• **EXCERPTED PASSAGE**:
Re: Behaviour of operators like Outer Join when using indeterministic joining keys seems to be full of contradictions

Asif Shahid Thu, 13 Feb 2025 19:40:35 -0800

The bugrepro patch , when applied on current master, will show failure with
incorrect results.
While on the PR branch , it will pass.
The number of iterations in the test is 100.


Regards
Asif

On Thu, Feb 13, 2025 at 7:35 PM Asif Shahid <asif.sha...@gmail.com> wrote:

> Hi,
> Following up on this issue.
> The PR opened is:
> 1)https://github.com/apache/spark/pull/49708
> The PR IMO fixes the 3 issues which I have described below.
> The race condition fix requires use of read write lock.
>
> 2) Jira is:
> https://issues.apache.org/jira/browse/SPARK-51016
>
> A checksum approach would result in greater number of retries, I believe:
> There is already mechanism in Expression to identify indeterminism
>
> Anyways, the issues which I think are , multiple, which the opened PR
> addresses.
> 1)  The stage.isIndeterminate is buggy as it is not able to identify
> inDeterminate, and the fix  spans some files like ShuffleDependency, RDD
> etc.
> 2) The race condition in DagScheduler:
>    a) Say a task1 corresponding to Partition P1 of an inDeterminate Stage
> Result fails with Fetch Failure
>    b) The code rightly checks if no previous partitions of result stage
> are successful yet, instead of throwing  Exception by aborting , it decides
> to retry.

Stored data entries:

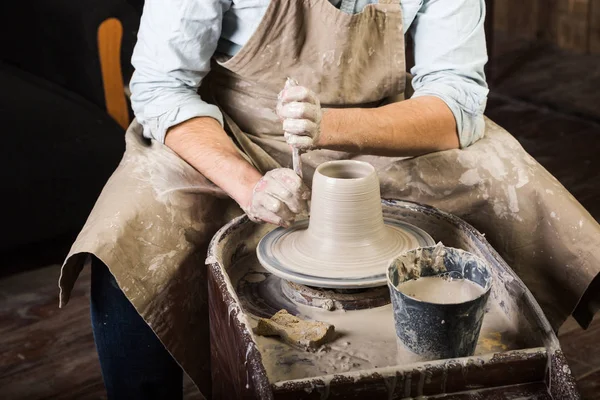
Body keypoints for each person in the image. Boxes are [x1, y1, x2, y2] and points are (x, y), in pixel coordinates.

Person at [59, 0, 600, 398]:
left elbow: (458, 101)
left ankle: (486, 372)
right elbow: (161, 87)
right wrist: (249, 184)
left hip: (375, 132)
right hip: (233, 132)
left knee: (507, 181)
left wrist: (333, 125)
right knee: (132, 229)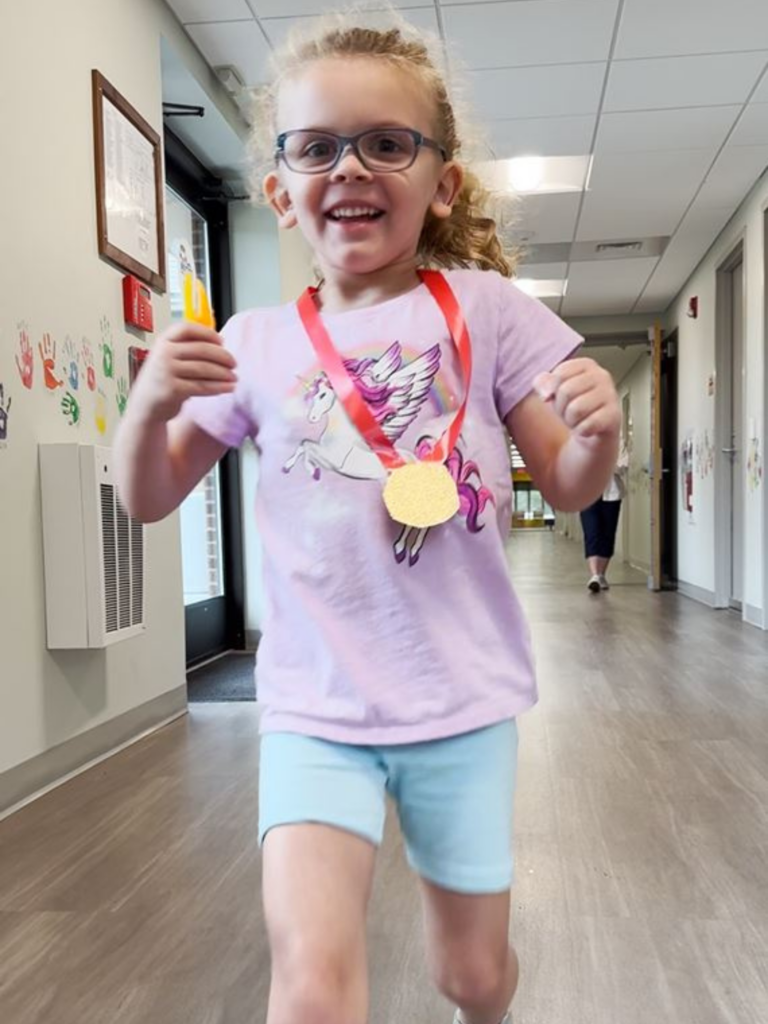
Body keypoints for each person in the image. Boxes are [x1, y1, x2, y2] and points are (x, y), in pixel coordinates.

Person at [115, 16, 620, 1024]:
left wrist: (600, 438)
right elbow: (147, 495)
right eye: (316, 147)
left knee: (471, 976)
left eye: (387, 142)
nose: (349, 167)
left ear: (444, 181)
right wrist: (146, 405)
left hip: (461, 701)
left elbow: (563, 484)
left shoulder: (485, 309)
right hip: (314, 707)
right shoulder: (252, 343)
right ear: (279, 190)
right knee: (308, 983)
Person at [580, 441, 629, 593]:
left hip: (612, 494)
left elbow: (623, 466)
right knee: (592, 531)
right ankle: (594, 575)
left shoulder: (618, 442)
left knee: (608, 534)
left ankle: (601, 575)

• **WHAT IS BEING ASKED**:
Summarize the mailing-list post about outer joins with indeterministic keys in two sentences.

• **OUTPUT OF THE EXERCISE**:
The bugrepro patch fails with incorrect results on current master but passes on the PR branch, with the test running 100 iterations. The earlier quoted message points to PR 49708 and Jira SPARK-51016 and says the PR fixes the issues described, including a buggy stage.isIndeterminate check and a race condition in DagScheduler whose fix requires a read write lock.